Orchestrating Bulk Data Transfers across Geo-Distributed Datacenters

As it has become the norm for cloud providers to host multiple datacenters around the globe, significant demands exist for inter-datacenter data transfers in large volumes, e.g., migration of big data. A challenge arises on how to schedule the bulk data transfers at different urgency levels, in order to fully utilize the available inter-datacenter bandwidth. The Software Defined Networking (SDN) paradigm has emerged recently which decouples the control plane from the data paths, enabling potential global optimization of data routing in a network. This paper aims to design a dynamic, highly efficient bulk data transfer service in a geo-distributed datacenter system, and engineer its design and solution algorithms closely within an SDN architecture.
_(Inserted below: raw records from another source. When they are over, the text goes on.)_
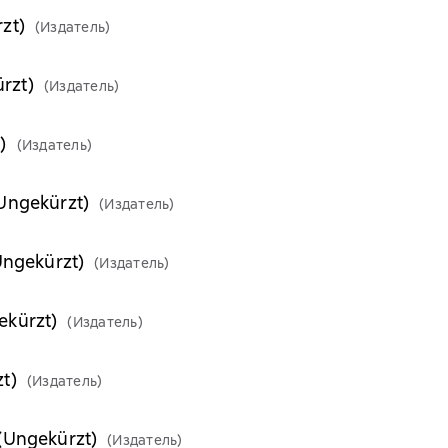
zt)
(Издатель)
rzt)
(Издатель)
)
(Издатель)
(Ungekürzt)
(Издатель)
Ungekürzt)
(Издатель)
ekürzt)
(Издатель)
t)
(Издатель)
(Ungekürzt)
(Издатель)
We model data transfer demands as delay tolerant migration requests with different finishing deadlines. Thanks to the flexibility provided by SDN, we enable dynamic, optimal routing of distinct chunks within each bulk data transfer (instead of treating each transfer as an infinite flow), which can be temporarily stored at intermediate datacenters to mitigate bandwidth contention with more urgent transfers. An optimal chunk routing optimization model is formulated to solve for the best chunk transfer schedules over time. To derive the optimal schedules in an online fashion, three algorithms are discussed, namely a bandwidth-reserving algorithm, a dynamically-adjusting algorithm, and a future-demandfriendly algorithm, targeting at different levels of optimality and scalability. We build an SDN system based on the Beacon platform and OpenFlow APIs, and carefully engineer our bulk data transfer algorithms in the system. Extensive real-world experiments are carried out to compare the three algorithms as well as those from the existing literature, in terms of routing optimality, computational delay and overhead.